Set down exactly the lines in the records below that run from the line with "X35814000Y-53874500D03*" to the line with "X35814000Y-57761500D03*", inclusive, and nothing more.

=======

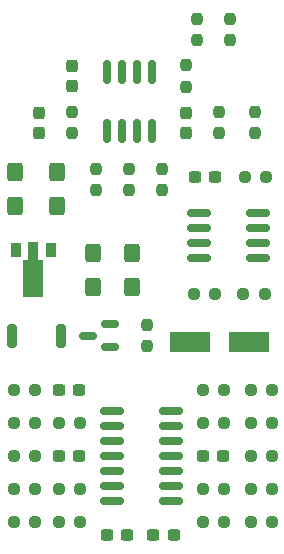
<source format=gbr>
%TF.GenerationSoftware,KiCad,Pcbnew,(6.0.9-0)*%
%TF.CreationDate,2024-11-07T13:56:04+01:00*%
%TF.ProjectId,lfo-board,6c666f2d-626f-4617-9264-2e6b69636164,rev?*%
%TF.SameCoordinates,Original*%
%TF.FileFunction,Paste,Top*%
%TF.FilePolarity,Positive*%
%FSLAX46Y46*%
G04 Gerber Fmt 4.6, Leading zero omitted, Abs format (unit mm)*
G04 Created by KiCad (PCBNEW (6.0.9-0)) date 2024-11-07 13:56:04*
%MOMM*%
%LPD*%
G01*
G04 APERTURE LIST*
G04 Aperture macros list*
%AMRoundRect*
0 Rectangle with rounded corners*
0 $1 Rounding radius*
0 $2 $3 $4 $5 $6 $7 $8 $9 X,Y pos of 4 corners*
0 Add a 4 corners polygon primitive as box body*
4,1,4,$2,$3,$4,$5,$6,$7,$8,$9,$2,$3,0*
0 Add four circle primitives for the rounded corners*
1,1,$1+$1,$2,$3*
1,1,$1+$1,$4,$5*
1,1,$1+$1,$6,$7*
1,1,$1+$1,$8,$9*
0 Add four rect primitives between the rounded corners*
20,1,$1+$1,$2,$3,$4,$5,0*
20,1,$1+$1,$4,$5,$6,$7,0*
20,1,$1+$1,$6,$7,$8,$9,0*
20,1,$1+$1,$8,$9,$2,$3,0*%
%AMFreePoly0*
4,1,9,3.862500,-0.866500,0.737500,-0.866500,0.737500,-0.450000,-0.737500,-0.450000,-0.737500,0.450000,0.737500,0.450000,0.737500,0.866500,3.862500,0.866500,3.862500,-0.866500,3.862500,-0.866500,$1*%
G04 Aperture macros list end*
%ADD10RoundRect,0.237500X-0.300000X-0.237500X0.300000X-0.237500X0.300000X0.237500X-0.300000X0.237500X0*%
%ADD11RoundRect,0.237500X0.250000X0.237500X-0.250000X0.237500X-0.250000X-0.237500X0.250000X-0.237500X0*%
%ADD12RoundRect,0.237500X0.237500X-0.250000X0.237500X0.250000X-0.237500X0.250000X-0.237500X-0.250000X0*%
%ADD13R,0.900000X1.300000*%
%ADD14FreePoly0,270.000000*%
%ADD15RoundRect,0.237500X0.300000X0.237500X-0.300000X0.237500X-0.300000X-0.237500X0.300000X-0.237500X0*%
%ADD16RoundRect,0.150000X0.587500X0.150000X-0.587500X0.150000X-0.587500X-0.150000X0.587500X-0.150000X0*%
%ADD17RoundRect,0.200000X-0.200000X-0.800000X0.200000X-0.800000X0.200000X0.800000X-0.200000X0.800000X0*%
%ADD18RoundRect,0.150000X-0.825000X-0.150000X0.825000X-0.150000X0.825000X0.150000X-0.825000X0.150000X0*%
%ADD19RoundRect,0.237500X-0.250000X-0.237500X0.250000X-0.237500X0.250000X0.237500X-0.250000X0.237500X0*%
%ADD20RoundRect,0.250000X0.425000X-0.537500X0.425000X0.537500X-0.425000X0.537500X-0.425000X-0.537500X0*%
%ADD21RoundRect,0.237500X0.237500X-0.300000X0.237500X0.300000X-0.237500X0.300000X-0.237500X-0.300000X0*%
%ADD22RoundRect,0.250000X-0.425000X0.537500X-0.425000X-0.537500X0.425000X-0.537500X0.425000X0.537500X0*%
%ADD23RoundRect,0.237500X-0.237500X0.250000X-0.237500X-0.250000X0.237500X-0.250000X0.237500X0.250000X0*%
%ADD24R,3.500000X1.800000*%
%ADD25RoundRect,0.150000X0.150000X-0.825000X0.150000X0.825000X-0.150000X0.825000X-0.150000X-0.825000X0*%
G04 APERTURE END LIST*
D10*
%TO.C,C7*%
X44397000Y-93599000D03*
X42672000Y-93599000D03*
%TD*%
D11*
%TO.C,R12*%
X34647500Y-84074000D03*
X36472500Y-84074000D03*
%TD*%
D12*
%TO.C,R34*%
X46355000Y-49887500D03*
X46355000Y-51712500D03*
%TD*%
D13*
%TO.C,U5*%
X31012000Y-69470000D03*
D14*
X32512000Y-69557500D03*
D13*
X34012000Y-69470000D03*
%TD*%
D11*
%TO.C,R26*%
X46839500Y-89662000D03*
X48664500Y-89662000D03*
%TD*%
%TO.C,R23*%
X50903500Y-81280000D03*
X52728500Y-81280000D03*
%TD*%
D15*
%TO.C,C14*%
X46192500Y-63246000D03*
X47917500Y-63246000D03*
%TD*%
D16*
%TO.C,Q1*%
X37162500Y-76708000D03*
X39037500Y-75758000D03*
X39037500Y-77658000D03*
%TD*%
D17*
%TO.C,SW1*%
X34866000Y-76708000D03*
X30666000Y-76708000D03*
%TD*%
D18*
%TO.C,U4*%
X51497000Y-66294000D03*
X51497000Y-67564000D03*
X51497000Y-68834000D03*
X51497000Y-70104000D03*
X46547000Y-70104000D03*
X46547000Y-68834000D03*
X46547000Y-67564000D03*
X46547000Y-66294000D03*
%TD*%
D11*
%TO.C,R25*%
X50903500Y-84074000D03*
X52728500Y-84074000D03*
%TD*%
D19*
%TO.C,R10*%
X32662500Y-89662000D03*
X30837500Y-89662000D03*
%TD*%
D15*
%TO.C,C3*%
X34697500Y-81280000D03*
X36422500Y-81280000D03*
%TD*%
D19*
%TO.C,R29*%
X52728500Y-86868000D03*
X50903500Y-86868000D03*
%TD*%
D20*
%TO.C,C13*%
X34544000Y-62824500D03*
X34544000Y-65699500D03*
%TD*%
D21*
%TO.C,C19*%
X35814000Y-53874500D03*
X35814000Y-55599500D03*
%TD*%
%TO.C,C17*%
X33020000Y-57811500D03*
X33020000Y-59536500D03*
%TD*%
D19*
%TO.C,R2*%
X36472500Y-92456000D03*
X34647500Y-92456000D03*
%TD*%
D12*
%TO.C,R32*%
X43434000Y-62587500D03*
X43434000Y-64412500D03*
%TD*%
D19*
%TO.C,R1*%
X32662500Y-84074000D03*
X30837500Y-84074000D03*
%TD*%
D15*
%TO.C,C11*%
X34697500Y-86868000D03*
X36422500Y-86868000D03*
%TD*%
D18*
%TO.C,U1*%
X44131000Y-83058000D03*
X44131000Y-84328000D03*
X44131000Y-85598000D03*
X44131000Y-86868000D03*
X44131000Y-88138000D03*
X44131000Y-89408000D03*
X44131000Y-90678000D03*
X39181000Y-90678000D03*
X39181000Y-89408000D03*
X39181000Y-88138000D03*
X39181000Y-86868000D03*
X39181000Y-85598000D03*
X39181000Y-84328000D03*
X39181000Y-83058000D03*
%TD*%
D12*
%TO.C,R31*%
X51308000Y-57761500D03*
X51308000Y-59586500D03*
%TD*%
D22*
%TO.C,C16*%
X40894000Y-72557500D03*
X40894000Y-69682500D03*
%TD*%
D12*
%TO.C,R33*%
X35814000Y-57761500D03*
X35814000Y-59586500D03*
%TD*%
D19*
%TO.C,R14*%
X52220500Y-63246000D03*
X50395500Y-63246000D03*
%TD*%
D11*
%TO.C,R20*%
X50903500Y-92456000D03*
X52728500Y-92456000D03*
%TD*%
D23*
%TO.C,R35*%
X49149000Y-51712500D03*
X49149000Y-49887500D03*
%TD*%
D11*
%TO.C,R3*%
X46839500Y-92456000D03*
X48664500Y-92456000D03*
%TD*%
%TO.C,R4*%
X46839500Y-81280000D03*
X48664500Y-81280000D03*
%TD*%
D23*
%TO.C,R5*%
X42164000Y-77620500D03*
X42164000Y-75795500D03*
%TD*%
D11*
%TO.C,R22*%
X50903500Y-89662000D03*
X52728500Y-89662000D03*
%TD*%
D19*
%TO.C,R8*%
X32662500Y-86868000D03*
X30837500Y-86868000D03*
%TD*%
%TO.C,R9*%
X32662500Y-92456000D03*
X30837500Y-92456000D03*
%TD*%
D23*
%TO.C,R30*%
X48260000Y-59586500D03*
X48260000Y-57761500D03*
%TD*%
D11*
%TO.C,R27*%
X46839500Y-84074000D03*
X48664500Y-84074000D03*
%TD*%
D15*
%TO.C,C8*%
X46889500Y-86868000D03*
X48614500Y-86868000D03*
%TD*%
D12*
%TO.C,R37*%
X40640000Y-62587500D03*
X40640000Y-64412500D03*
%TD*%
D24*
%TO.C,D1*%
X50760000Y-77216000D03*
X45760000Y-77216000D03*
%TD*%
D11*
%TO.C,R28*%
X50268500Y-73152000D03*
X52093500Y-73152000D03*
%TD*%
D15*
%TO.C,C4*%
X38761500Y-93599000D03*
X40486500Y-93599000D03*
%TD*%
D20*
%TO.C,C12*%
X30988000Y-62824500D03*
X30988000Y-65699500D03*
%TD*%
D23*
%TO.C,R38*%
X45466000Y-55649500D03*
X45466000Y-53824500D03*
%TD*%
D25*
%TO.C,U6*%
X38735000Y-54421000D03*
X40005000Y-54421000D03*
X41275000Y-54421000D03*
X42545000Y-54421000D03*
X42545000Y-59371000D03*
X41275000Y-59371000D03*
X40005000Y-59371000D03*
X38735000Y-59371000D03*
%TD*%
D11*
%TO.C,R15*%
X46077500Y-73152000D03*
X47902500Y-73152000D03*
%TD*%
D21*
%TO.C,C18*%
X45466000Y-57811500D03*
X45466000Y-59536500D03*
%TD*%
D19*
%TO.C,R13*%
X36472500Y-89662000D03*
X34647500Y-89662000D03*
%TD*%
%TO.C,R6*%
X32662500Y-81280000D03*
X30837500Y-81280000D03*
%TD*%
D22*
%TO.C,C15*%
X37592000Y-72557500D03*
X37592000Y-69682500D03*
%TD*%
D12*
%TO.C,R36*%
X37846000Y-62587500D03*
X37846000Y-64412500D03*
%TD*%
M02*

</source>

=======

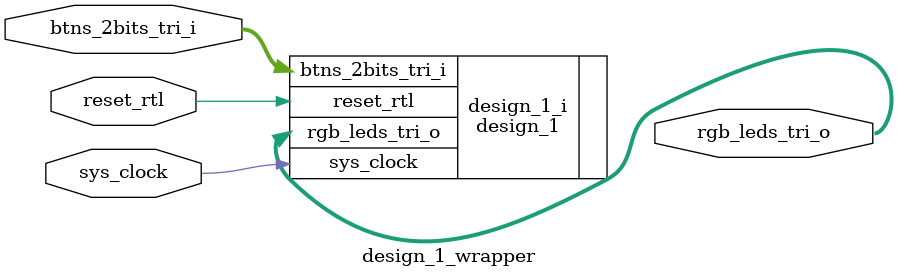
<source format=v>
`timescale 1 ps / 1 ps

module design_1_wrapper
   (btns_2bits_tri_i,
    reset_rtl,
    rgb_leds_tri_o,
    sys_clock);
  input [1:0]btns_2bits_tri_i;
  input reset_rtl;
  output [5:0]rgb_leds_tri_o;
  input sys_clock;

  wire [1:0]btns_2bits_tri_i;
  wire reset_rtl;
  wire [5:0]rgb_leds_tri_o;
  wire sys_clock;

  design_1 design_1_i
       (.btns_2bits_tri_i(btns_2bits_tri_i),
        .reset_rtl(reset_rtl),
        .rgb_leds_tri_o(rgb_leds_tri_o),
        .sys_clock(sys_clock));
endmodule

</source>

=======

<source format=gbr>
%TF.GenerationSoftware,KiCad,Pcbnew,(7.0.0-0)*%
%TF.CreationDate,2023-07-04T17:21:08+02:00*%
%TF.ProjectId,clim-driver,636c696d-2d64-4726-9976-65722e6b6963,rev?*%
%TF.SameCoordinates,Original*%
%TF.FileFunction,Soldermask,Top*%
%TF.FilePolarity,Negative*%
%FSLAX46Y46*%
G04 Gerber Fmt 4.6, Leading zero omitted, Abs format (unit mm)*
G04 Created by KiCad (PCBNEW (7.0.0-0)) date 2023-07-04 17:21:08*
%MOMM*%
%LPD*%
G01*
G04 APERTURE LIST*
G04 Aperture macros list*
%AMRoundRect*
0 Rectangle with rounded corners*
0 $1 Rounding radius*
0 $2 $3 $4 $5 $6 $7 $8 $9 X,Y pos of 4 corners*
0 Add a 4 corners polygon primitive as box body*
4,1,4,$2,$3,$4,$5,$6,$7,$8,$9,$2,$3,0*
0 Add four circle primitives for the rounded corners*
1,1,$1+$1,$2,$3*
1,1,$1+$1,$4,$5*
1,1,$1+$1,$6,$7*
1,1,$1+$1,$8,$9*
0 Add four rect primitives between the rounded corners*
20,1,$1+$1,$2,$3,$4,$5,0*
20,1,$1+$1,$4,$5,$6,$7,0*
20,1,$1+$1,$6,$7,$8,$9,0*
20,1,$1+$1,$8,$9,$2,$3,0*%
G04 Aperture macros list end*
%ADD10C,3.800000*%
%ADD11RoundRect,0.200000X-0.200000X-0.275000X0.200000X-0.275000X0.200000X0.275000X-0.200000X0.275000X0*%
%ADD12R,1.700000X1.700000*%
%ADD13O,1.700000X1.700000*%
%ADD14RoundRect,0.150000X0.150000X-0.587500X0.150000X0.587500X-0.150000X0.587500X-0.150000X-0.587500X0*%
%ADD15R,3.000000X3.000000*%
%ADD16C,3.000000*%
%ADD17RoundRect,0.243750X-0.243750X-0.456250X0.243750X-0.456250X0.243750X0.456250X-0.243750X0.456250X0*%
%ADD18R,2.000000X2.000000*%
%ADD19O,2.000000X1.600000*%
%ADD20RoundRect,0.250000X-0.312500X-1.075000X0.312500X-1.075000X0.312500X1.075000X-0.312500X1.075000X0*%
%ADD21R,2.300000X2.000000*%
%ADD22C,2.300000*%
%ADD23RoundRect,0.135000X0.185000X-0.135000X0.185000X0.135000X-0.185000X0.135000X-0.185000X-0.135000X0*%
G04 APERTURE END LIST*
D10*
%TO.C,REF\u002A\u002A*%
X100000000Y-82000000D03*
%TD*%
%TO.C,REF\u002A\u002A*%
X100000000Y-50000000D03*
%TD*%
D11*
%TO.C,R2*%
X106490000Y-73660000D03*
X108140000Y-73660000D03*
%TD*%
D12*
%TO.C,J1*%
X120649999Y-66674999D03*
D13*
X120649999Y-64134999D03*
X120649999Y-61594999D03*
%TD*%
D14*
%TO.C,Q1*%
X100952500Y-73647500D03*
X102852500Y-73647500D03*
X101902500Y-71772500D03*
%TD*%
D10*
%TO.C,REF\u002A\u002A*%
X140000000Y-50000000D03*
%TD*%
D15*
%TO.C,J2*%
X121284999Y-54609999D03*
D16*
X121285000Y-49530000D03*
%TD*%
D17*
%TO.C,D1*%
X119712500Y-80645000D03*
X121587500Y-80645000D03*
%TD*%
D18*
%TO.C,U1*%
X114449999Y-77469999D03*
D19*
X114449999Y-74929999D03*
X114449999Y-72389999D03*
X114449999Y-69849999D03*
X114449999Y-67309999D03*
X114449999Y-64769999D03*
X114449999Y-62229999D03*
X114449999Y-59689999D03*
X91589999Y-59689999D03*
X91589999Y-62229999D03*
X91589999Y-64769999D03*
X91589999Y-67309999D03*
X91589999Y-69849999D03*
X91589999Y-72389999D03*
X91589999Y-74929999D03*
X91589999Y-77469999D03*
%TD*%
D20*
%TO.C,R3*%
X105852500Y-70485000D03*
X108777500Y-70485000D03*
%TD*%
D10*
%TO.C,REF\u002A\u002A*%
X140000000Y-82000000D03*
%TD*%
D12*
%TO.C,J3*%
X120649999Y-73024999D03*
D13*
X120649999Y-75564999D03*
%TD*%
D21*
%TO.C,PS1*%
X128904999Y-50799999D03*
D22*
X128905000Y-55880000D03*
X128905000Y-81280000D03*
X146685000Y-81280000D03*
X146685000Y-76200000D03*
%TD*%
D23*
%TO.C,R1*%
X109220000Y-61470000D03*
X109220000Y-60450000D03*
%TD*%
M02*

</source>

=======

→ **Task solution**
X35814000Y-53874500D03*
X35814000Y-55599500D03*
%TD*%
%TO.C,C17*%
X33020000Y-57811500D03*
X33020000Y-59536500D03*
%TD*%
D19*
%TO.C,R2*%
X36472500Y-92456000D03*
X34647500Y-92456000D03*
%TD*%
D12*
%TO.C,R32*%
X43434000Y-62587500D03*
X43434000Y-64412500D03*
%TD*%
D19*
%TO.C,R1*%
X32662500Y-84074000D03*
X30837500Y-84074000D03*
%TD*%
D15*
%TO.C,C11*%
X34697500Y-86868000D03*
X36422500Y-86868000D03*
%TD*%
D18*
%TO.C,U1*%
X44131000Y-83058000D03*
X44131000Y-84328000D03*
X44131000Y-85598000D03*
X44131000Y-86868000D03*
X44131000Y-88138000D03*
X44131000Y-89408000D03*
X44131000Y-90678000D03*
X39181000Y-90678000D03*
X39181000Y-89408000D03*
X39181000Y-88138000D03*
X39181000Y-86868000D03*
X39181000Y-85598000D03*
X39181000Y-84328000D03*
X39181000Y-83058000D03*
%TD*%
D12*
%TO.C,R31*%
X51308000Y-57761500D03*
X51308000Y-59586500D03*
%TD*%
D22*
%TO.C,C16*%
X40894000Y-72557500D03*
X40894000Y-69682500D03*
%TD*%
D12*
%TO.C,R33*%
X35814000Y-57761500D03*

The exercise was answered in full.